Different types of digital ethnography

Ethnographic research on online practices and communications, and on offline practices shaped by digitalisation, has become increasingly popular. This research takes a myriad of forms, appearing within different disciplines and under several different labels such as ‘digital ethnography’, ‘virtual ethnography’, ‘cyberethnography’, ‘discourse-centred online ethnography’, ‘internet ethnography’ , ‘ethnography on the internet’, ‘ethnography of virtual spaces’, ‘ethnographic research on the internet’, ‘internet-related ethnography’  and ‘netnography’.

The common denominator for these studies is that they all include some kind of online data, and they all employ (a particular version or understanding of) ethnography in the research process. This is basically where the commonalities end; so diverse is the field – if such a field can even clearly be identified – of ethnographic research on digital culture and practices.

This is not least because of the various types of data and environments covered in research on digital communication – social network sites, blogs, forums, gaming environments, websites, dating sites, wikis etc. – but also due to seemingly different understandings of what exactly ‘ethnography’ is, ranging from limiting it to specific techniques or data collection methods (mainly observation and interviews) to seeing it as an approach rather than a set of techniques. 

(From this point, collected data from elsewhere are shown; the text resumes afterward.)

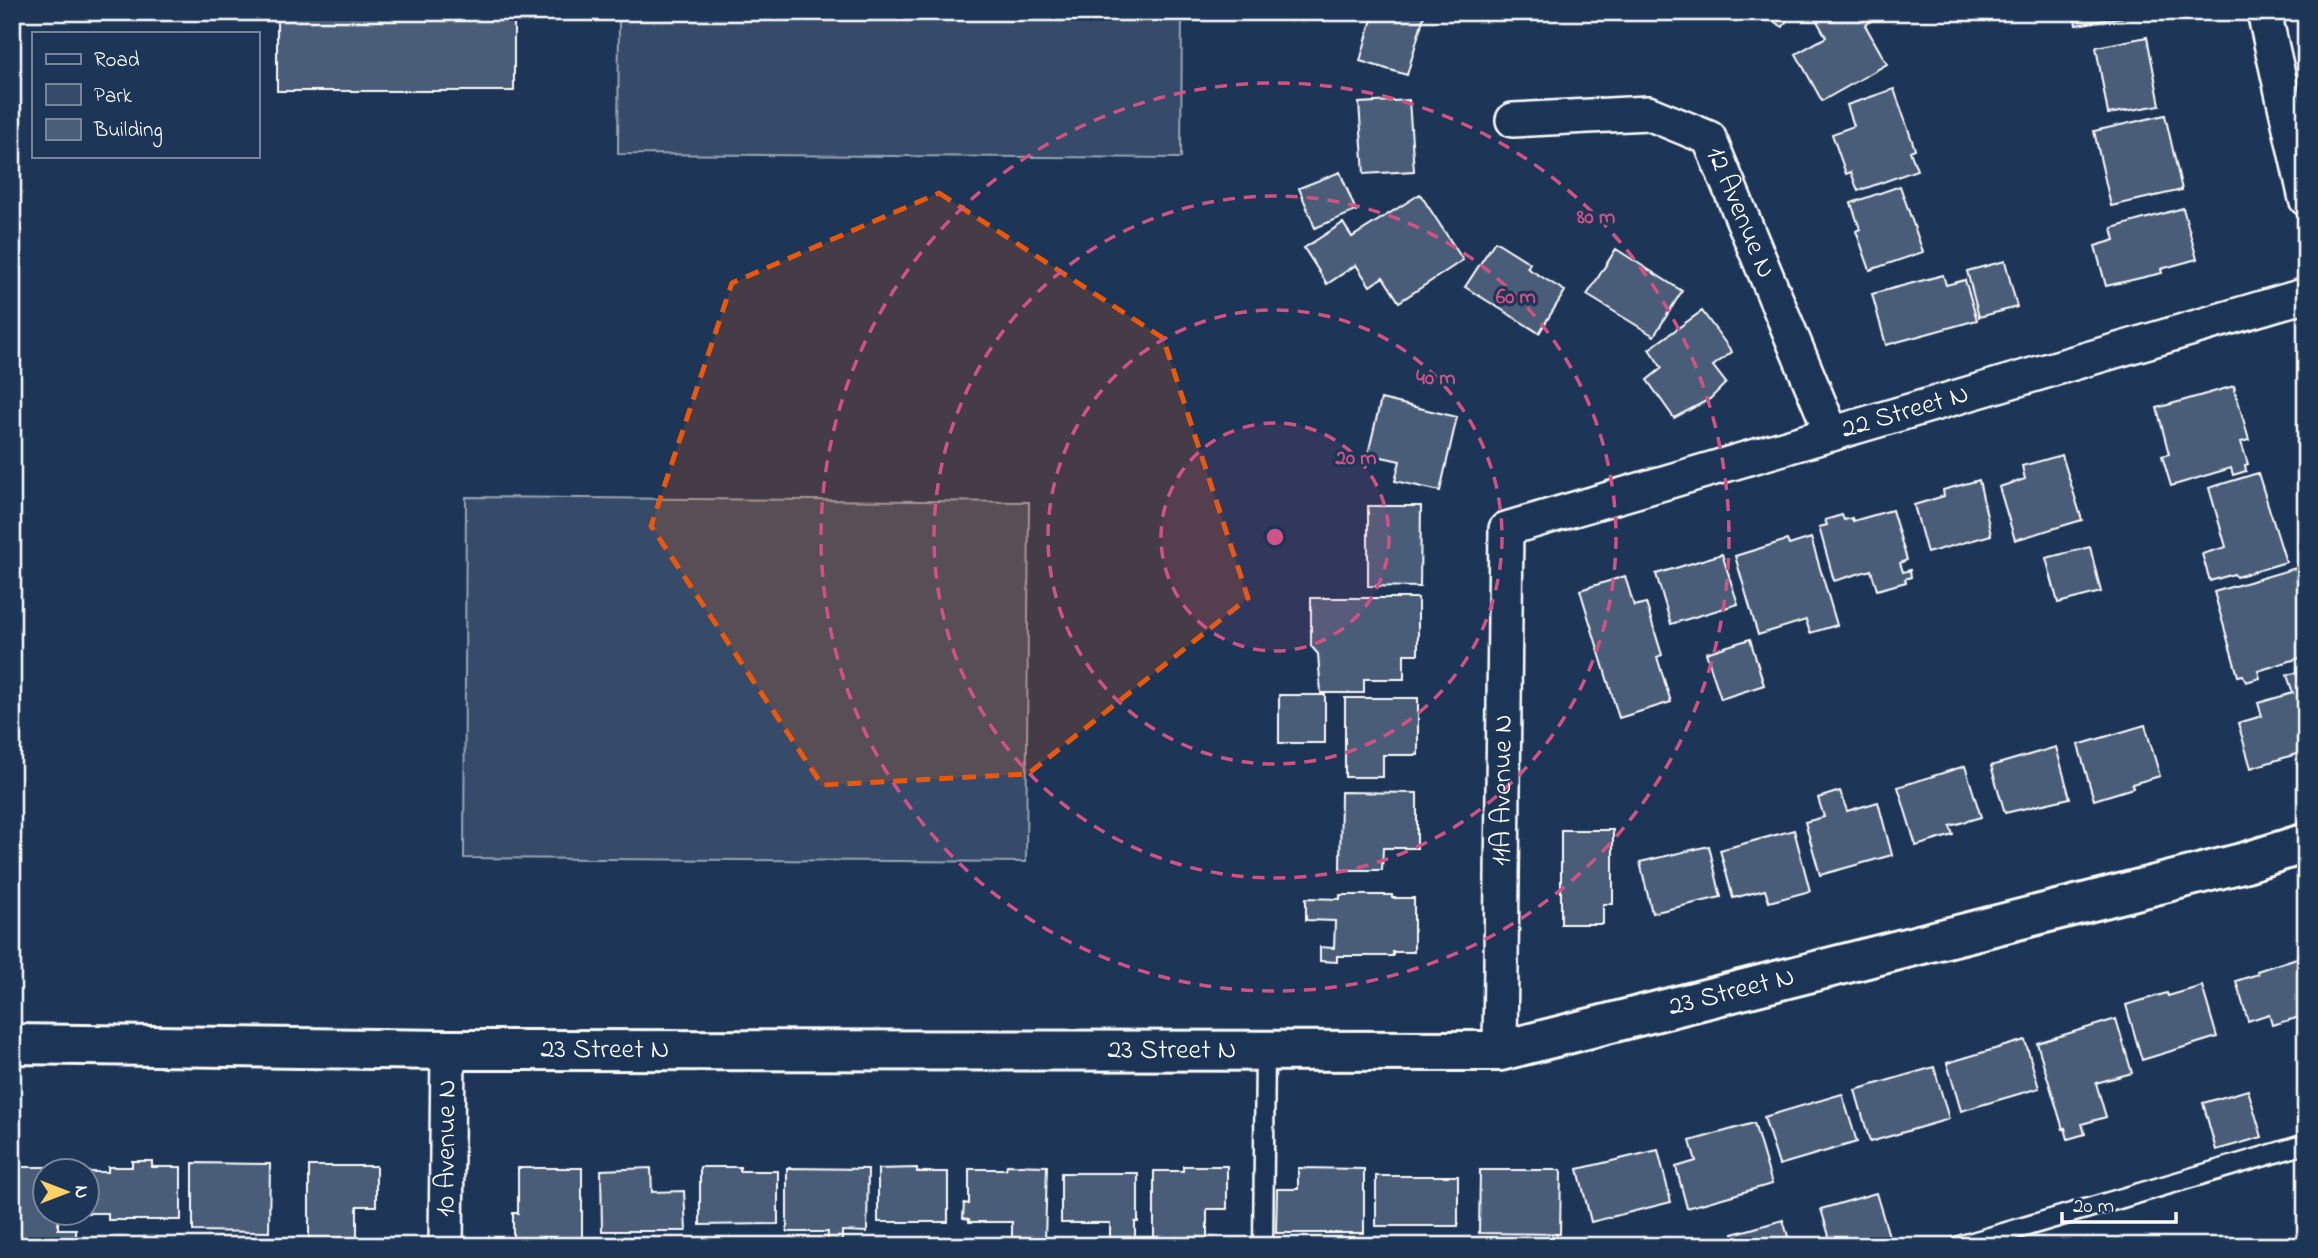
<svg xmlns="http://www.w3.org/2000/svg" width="2318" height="1258" font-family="'Indie Flower',sans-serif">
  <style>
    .green { fill: #364b69; stroke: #9aa5b4; stroke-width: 2 }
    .building { fill: #4a5d79; stroke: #fff; stroke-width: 2 }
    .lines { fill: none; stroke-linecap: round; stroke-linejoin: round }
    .service-casing { stroke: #fff; stroke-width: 23 }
    .minor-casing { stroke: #fff; stroke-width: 38 }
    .tertiary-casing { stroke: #fff; stroke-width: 44 }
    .service { stroke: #1d3557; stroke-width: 18 }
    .minor { stroke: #1d3557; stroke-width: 33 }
    .tertiary { stroke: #1d3557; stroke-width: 38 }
    .marked { fill: #e8590c; fill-opacity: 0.2; stroke: #e8590c; stroke-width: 5; stroke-dasharray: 14 9; stroke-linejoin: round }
    .ring { fill: none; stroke: #d15284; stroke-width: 3.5; stroke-dasharray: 12 9 }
    .labels { text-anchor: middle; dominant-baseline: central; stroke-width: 6; stroke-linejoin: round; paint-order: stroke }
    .street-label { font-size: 28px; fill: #fff; stroke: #1d3557 }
    .centre { fill: #d15284; stroke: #1d3557; stroke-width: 3.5 }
    .ring-label { font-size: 21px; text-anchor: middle; font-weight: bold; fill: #d15284; stroke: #1d3557; stroke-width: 6; stroke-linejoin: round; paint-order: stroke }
  </style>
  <rect width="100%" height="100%" fill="#1d3557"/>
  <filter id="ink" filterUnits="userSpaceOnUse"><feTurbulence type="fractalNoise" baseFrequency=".0143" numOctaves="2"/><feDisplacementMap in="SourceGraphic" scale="14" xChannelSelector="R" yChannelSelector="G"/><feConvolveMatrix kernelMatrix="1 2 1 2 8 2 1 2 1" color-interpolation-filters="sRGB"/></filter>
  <g filter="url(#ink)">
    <path class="green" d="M 619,12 L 1182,12 L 1181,158 L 618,154 Z
      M 466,497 L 1029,502 L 1026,862 L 464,858 Z"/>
    <path class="building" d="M 281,12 L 508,12 L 508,15 L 514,15 L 514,91 L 277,91 L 277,15 L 281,15 Z
      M 1374,12 L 1425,12 L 1407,75 L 1360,61 Z
      M 1757,12 L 1792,12 L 1783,27 Z
      M 1817,12 L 1866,12 L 1871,21 L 1865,25 L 1887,64 L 1822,101 L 1796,54 L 1826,37 L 1813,14 Z
      M 2074,12 L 2143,12 L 2143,14 L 2076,25 Z
      M 2147,37 L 2160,105 L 2108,114 L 2096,47 Z
      M 1894,89 L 1915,149 L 1910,151 L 1917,170 L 1858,191 L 1851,172 L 1846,174 L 1832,134 L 1854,126 L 1847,105 Z
      M 1409,100 L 1414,171 L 1364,174 L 1359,103 Z
      M 2165,115 L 2182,190 L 2111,206 L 2094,131 Z
      M 1340,172 L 1356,211 L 1315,228 L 1299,188 Z
      M 1900,186 L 1923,252 L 1870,270 L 1856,231 L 1860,229 L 1851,203 Z
      M 1420,194 L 1463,260 L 1399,302 L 1383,277 L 1370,286 L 1356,265 L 1327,284 L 1304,248 L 1343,223 L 1352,237 Z
      M 2183,208 L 2197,259 L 2161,269 L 2162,273 L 2106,286 L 2095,246 L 2115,240 L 2112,228 Z
      M 1495,241 L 1530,263 L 1527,268 L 1565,291 L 1539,333 L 1465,287 Z
      M 1616,249 L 1682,291 L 1654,336 L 1587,295 Z
      M 2005,261 L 2017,307 L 1979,317 L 1967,271 Z
      M 1943,275 L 1946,285 L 1965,280 L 1977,320 L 1886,345 L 1872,294 Z
      M 1702,311 L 1732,352 L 1713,366 L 1726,383 L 1710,399 L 1674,418 L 1647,380 L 1662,368 L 1649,349 Z
      M 2234,386 L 2249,440 L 2241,442 L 2248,464 L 2245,465 L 2246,471 L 2233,475 L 2231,468 L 2171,486 L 2162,456 L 2169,454 L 2157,408 Z
      M 1381,399 L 1457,417 L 1440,491 L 1395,481 L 1400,461 L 1368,454 Z
      M 2062,455 L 2082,520 L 2015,540 L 1999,487 L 2025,479 L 2022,466 Z
      M 2258,473 L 2286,562 L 2236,577 L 2234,574 L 2210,581 L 2202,554 L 2226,547 L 2209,488 Z
      M 1979,480 L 1991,535 L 1927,553 L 1914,505 L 1944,496 L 1943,490 Z
      M 1368,506 L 1421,506 L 1420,587 L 1368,586 Z
      M 1892,510 L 1907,560 L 1900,563 L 1903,572 L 1910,570 L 1911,577 L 1905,579 L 1906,582 L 1877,590 L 1871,570 L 1834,581 L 1819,527 L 1827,525 L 1825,520 L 1842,515 L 1844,520 L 1852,518 L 1853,521 Z
      M 1811,538 L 1837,625 L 1810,633 L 1806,620 L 1758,635 L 1735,556 L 1787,540 L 1789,545 Z
      M 2090,547 L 2101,592 L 2058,603 L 2046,558 Z
      M 1722,554 L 1738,604 L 1671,624 L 1656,574 Z
      M 2296,568 L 2306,600 L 2306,656 L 2258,671 L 2260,678 L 2246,682 L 2243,675 L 2238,676 L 2214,592 Z
      M 1625,576 L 1634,606 L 1646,603 L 1662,655 L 1657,657 L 1671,702 L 1619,718 L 1580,590 Z
      M 1311,598 L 1418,598 L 1418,654 L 1404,654 L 1404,679 L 1364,679 L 1364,693 L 1321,693 L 1318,654 L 1311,646 Z
      M 1750,639 L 1764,685 L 1721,699 L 1706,653 Z
      M 2306,670 L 2306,751 L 2251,768 L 2238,723 L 2262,716 L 2258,703 L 2293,693 L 2287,675 Z
      M 1279,695 L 1325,695 L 1325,743 L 1279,743 Z
      M 1345,698 L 1418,698 L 1418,755 L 1383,755 L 1383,777 L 1345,777 Z
      M 2145,725 L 2160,776 L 2132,784 L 2133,788 L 2094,800 L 2078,745 Z
      M 2056,747 L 2070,798 L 2005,813 L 1991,766 Z
      M 1965,766 L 1981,817 L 1950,826 L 1953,835 L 1916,846 L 1898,787 Z
      M 1840,791 L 1847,811 L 1878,802 L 1892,855 L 1820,875 L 1805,822 L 1824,817 L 1818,798 Z
      M 1341,792 L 1417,793 L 1417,848 L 1383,848 L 1382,870 L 1340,870 Z
      M 1561,830 L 1613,830 L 1613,904 L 1603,904 L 1603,924 L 1561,924 Z
      M 1794,830 L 1810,891 L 1769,902 L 1765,890 L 1733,898 L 1720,850 Z
      M 1709,846 L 1721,897 L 1652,913 L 1640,862 Z
      M 1340,895 L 1392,895 L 1392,898 L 1414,898 L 1414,952 L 1393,952 L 1393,956 L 1337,956 L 1337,962 L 1320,961 L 1320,947 L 1334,948 L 1335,921 L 1306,920 L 1306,898 L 1340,899 Z
      M 2306,955 L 2306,1015 L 2272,1025 L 2269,1014 L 2248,1021 L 2236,981 L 2258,974 L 2257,971 Z
      M 2202,986 L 2217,1037 L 2142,1060 L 2126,1005 L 2167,993 L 2168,996 Z
      M 2116,1019 L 2132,1073 L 2096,1083 L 2106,1117 L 2082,1124 L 2085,1134 L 2068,1139 L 2065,1128 L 2063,1129 L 2037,1043 Z
      M 2025,1040 L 2039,1088 L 1961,1111 L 1947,1063 Z
      M 1934,1067 L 1949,1119 L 1870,1142 L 1855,1090 Z
      M 2248,1090 L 2262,1137 L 2216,1150 L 2203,1103 Z
      M 1842,1094 L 1857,1142 L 1779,1165 L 1764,1117 Z
      M 1754,1123 L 1772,1184 L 1687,1208 L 1676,1167 L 1696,1161 L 1690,1141 Z
      M 1658,1150 L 1671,1202 L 1591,1222 L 1578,1169 Z
      M 132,1161 L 152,1161 L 152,1167 L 181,1167 L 181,1220 L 108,1220 L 108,1213 L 87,1213 L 88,1172 L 108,1172 L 108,1167 L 132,1167 Z
      M 193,1163 L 270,1164 L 269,1232 L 193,1231 Z
      M 1007,1165 L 1047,1166 L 1045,1242 L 1012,1242 L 1012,1222 L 969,1222 L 969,1219 L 963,1218 L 964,1203 L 969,1204 L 969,1169 L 1006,1169 Z
      M 309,1166 L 376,1166 L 376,1206 L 357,1206 L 357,1246 L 309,1246 Z
      M 1183,1166 L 1227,1166 L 1227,1209 L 1207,1209 L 1207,1242 L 1154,1242 L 1154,1171 L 1183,1171 Z
      M 12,1167 L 59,1167 L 59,1170 L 46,1170 L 46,1212 L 58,1212 L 58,1229 L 76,1229 L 76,1246 L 12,1246 Z
      M 700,1167 L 740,1167 L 740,1171 L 778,1171 L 778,1224 L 700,1225 Z
      M 518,1168 L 582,1168 L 582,1245 L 521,1245 L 521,1242 L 513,1242 L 513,1213 L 518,1213 Z
      M 651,1168 L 652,1192 L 684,1191 L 686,1231 L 602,1231 L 601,1170 Z
      M 787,1168 L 868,1169 L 867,1232 L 842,1231 L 842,1245 L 827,1245 L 828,1232 L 787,1232 Z
      M 917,1168 L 917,1172 L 948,1172 L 948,1222 L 878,1222 L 878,1169 Z
      M 1298,1168 L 1364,1169 L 1364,1233 L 1276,1233 L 1277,1189 L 1298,1189 Z
      M 1480,1170 L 1561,1170 L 1560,1234 L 1479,1233 Z
      M 1061,1173 L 1138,1173 L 1138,1222 L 1135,1222 L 1135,1243 L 1110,1243 L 1110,1223 L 1061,1223 Z
      M 1376,1176 L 1458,1176 L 1458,1226 L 1376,1226 Z
      M 1876,1193 L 1892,1246 L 1832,1246 L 1821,1209 Z
      M 1783,1220 L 1791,1246 L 1736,1246 L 1733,1234 Z"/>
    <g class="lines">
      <g class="service-casing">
        <path id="service" d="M 1263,1246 L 1265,1051
          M 1959,1246 L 2306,1144"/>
      </g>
      <g class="minor-casing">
        <g id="minor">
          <path d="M 2264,12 L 2306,199"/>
          <path id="s1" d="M 1513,120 L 1648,113 L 1709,138 L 1832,434"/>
          <path id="s2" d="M 1500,1051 L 1506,529 L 2306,295"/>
          <path id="s3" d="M 446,1246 L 448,1050"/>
        </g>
      </g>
      <g class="tertiary-casing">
        <g id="tertiary">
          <path id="s4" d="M 12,1044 L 448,1050 L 1500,1051 L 2246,862 L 2306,843"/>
        </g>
      </g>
      <use href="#service" class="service"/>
      <use href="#minor" class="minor"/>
      <use href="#tertiary" class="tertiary"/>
    </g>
  </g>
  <path class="marked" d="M 939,193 L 1163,338 L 1248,598 L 1028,774 L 822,785 L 651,526 L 732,283 Z"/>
  <circle cx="1275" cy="537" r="114" fill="#d15284" fill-opacity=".12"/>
  <g class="ring">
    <circle cx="1275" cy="537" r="114"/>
    <circle cx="1275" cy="537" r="227"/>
    <circle cx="1275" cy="537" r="341"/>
    <circle cx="1275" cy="537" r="454"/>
  </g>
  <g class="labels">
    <g class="street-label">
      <text stroke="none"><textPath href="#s1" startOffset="282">12 Avenue N</textPath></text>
      <text stroke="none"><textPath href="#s2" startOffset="938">22 Street N</textPath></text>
      <text stroke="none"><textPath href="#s2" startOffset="261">11A Avenue N</textPath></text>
      <text stroke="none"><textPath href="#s4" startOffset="1727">23 Street N</textPath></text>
      <text stroke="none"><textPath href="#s4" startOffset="593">23 Street N</textPath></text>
      <text stroke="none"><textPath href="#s4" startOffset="1160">23 Street N</textPath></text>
      <text stroke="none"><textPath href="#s3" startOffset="98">10 Avenue N</textPath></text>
    </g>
  </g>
  <circle cx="1275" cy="537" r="10" class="centre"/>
  <g class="ring-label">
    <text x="1596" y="223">80 m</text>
    <text x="1516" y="303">60 m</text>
    <text x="1436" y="384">40 m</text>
    <text x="1356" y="464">20 m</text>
  </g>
  <rect width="2318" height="1258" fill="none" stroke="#1d3557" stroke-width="42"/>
  <rect x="21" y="21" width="2276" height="1216" fill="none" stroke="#fff" stroke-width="2.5" filter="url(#ink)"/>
  <rect x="32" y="32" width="228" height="126" fill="#1d3557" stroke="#77869a" stroke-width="2"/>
  <rect x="46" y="54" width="35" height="10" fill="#1d3557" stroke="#77869a" stroke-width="2"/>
  <text x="94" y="66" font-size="21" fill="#ffffff">Road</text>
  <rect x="46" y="84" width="35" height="21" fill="#364b69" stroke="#77869a" stroke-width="2"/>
  <text x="94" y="102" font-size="21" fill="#ffffff">Park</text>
  <rect x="46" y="119" width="35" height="21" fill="#4a5d79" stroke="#77869a" stroke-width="2"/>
  <text x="94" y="136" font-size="21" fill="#ffffff">Building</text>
  <g transform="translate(66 1192) rotate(90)"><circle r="33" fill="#1d3557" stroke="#77869a" stroke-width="2"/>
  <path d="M0-5L12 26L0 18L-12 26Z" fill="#ffd166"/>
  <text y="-10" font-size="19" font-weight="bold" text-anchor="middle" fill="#ffffff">N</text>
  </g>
  <path d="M2062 1212v10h114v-10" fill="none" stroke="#ffffff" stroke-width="3.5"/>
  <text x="2073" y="1212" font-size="21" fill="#ffffff" stroke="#1d3557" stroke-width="5" paint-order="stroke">20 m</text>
</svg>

Digitalisation and online communications provide researchers with unprecedented opportunities for accessing and examining people’s communicative repertoires – the complexities of the ‘global’, the ‘local’ and the ‘translocal’, and the ways in which people make (globally) circulating semiotic materials part of their own communicative repertoires, can all be traced online . Digital ethnography is one approach for capturing the shape and nature of such communicative practices.

References

This entry is fully based on Varis, P. (2016). Digital Ethnography. In Georgakopoulou, A. & T. Spilioti (eds.) The Routledge Handbook of Language and Digital Communication. London: Routledge, 55-68.